As well as the interview with Sam Walsh, this month’s Supply Management magazine contains a good article titled “12 Reasons Why You Have The Best Job In The World”.

When we saw that, it was a “great minds…” moment as we’d just started putting together a very similar feature for Spend Matters, and to be honest, the Supply Management list is (not surprisingly) pretty close to what we had in mind. So we’ll put our article on hold for the moment.

However, I’d take issue with one of the reasons. “You are paid to spend other people’s money” it says. Now of course this is true, and actually the sentence underneath is fine – “Graduates have frequently reported that procurement is one of the few professions where they are very quickly given responsibility and much of this is demonstrated by the large amounts of the organisation’s spend they get their hands on soon after starting”.
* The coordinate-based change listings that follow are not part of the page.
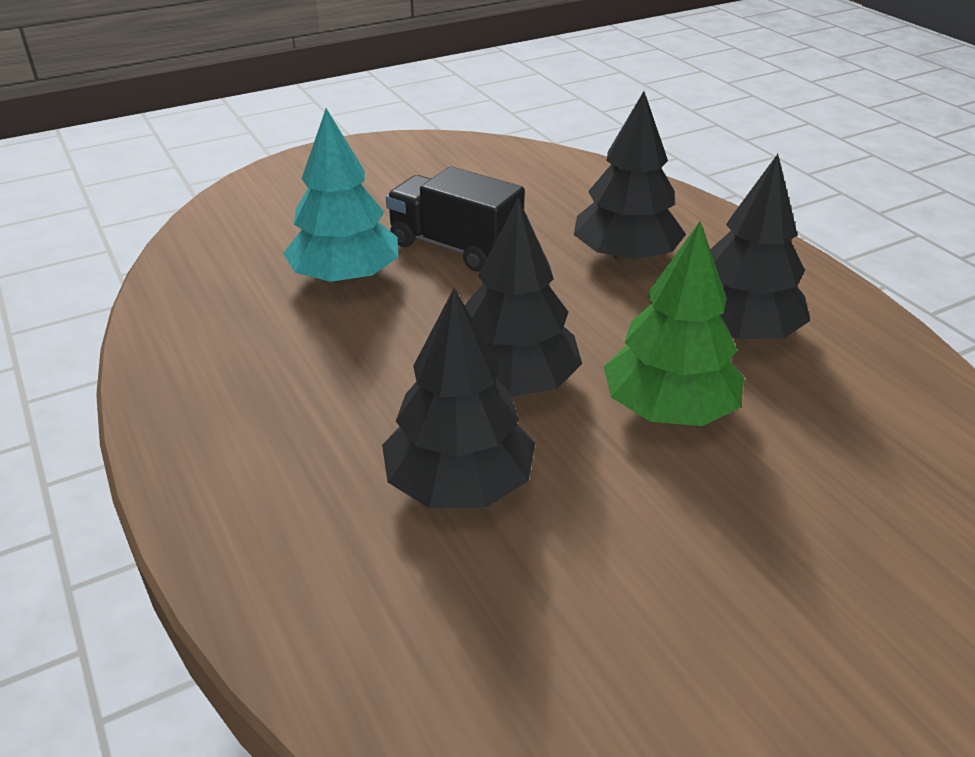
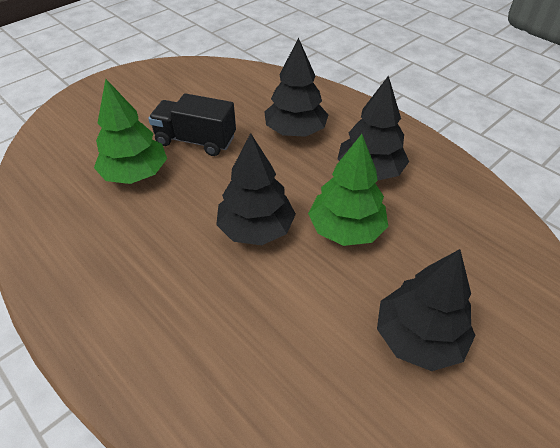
camera: 15 degrees left, 10 degrees up
turquoise tree [283,108,398,284] -> green tree [94,79,167,184]
black tree [382,288,535,508] -> black tree moved to [377,249,475,371]

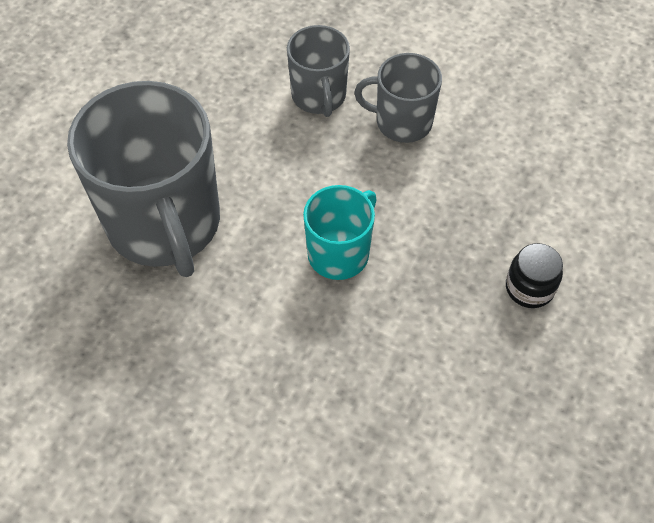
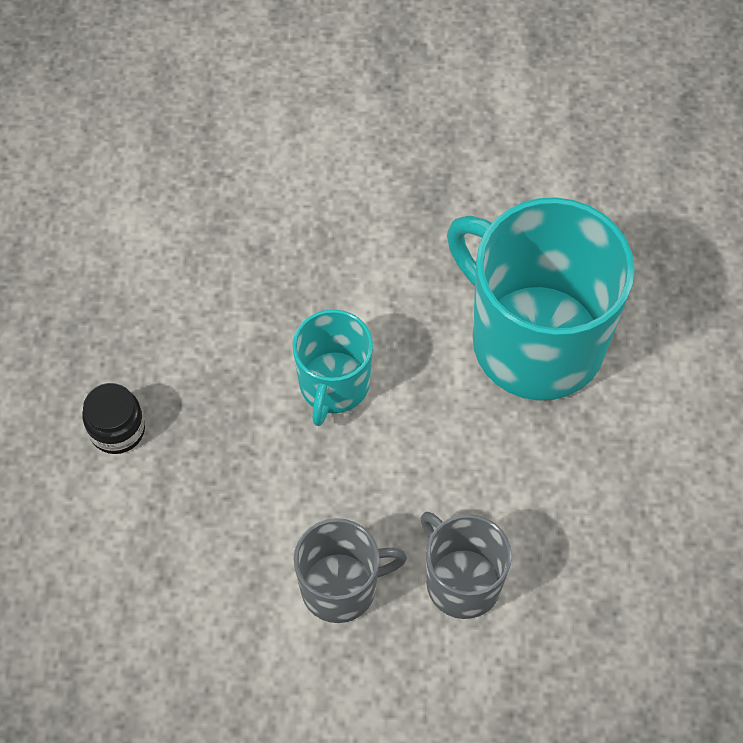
camera: 155 degrees right, 5 degrees up
grey mug [67,81,220,277] -> turquoise mug [447,198,635,401]

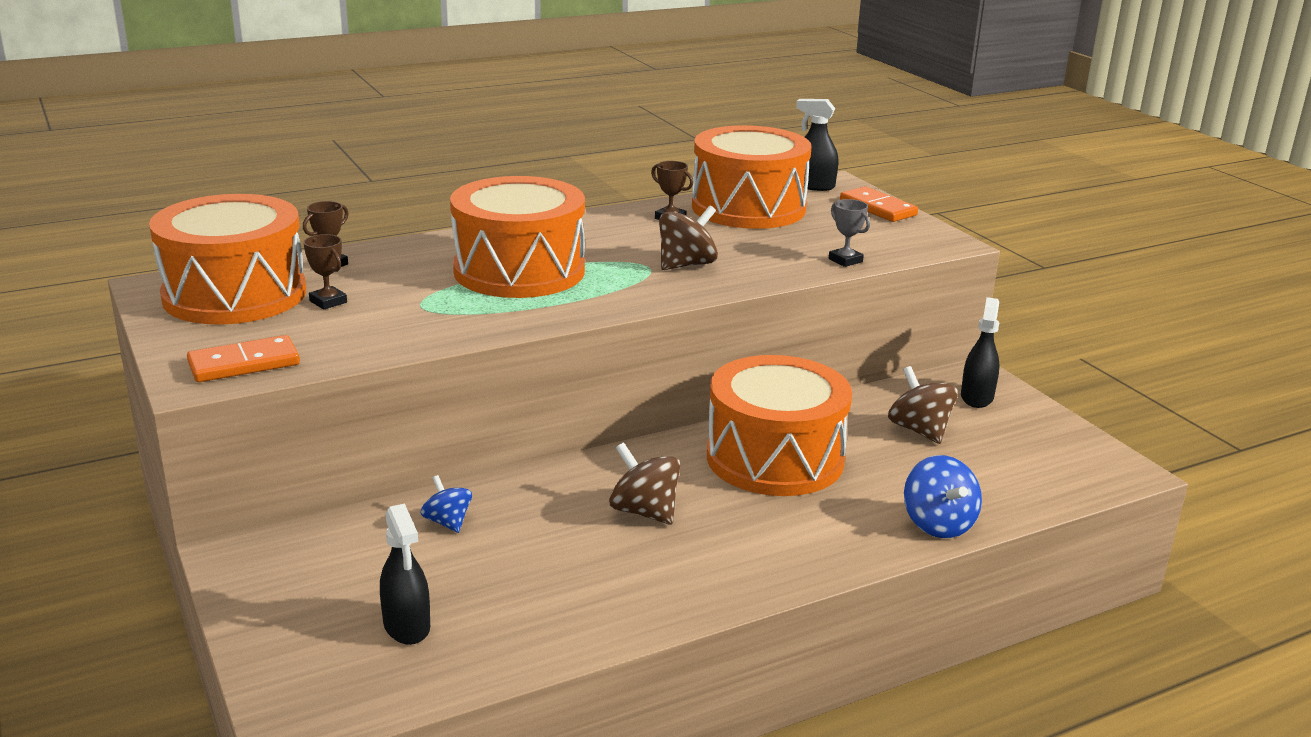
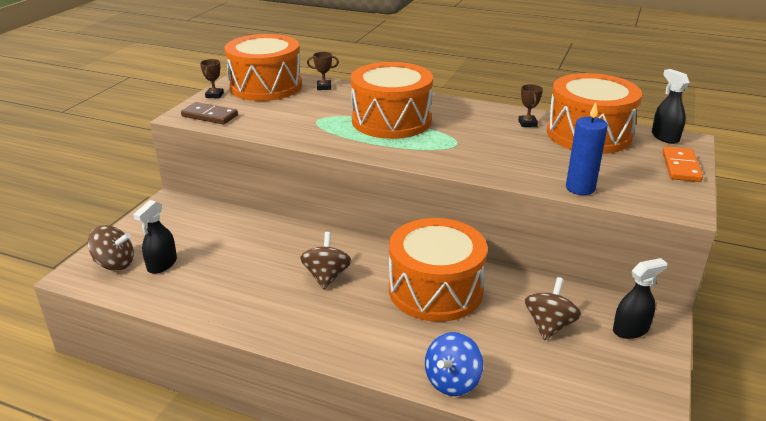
camera: 50 degrees right, 5 degrees up
orange domino [187,335,300,382] -> brown domino [181,102,238,125]
brown trophy [303,234,347,310] -> brown trophy moved to [200,59,224,99]
blue spinning top [421,475,472,533] -> none
brown spinning top [659,206,718,270] -> brown spinning top moved to [88,225,134,271]
grey trophy [829,199,870,267] -> blue candle [566,102,608,195]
I agree, and that was a very positive factor for me when I first came into the profession. But what is slightly worrying is the suggestion that procurement people should enjoy spending money! I’ve always felt that the best procurement people probably don’t particularly like spending money – you can’t be miserly, and you must appreciate value rather than price as we all know. But generally an attitude that starts from the premise that we’d rather not spend money if we can avoid it is good for procurement professionals, I would argue.

And the “other people’s money” is faintly worrying. I would hope we would be even more careful with “other people’s money” than we are with our own. We would all expect anyone in the public sector for instance to take that attitude, as they really are spending our (taxpayers’) money!

It reminds me a little of certain senior people in the profession who liked to say what we did was “just like shopping”. That was not a very sensible or even accurate comment, I always thought. When I worked on huge outsourcing or construction contracts, helped to negotiate probably the biggest non-military contract the UK government had ever awarded, or tried to work out appropriate strategies for buying IT across a huge financial services organisation, it didn’t feel much like “shopping”.  Again, I would not necessarily want to appeal to “people who like shopping” as being perfect for procurement.

Anyway, there are other very good reasons for loving procurement, many of which are covered in the Supply Management article. And we might come back still and revisit the idea ourselves at some stage, just to see if we can think of some different reasons.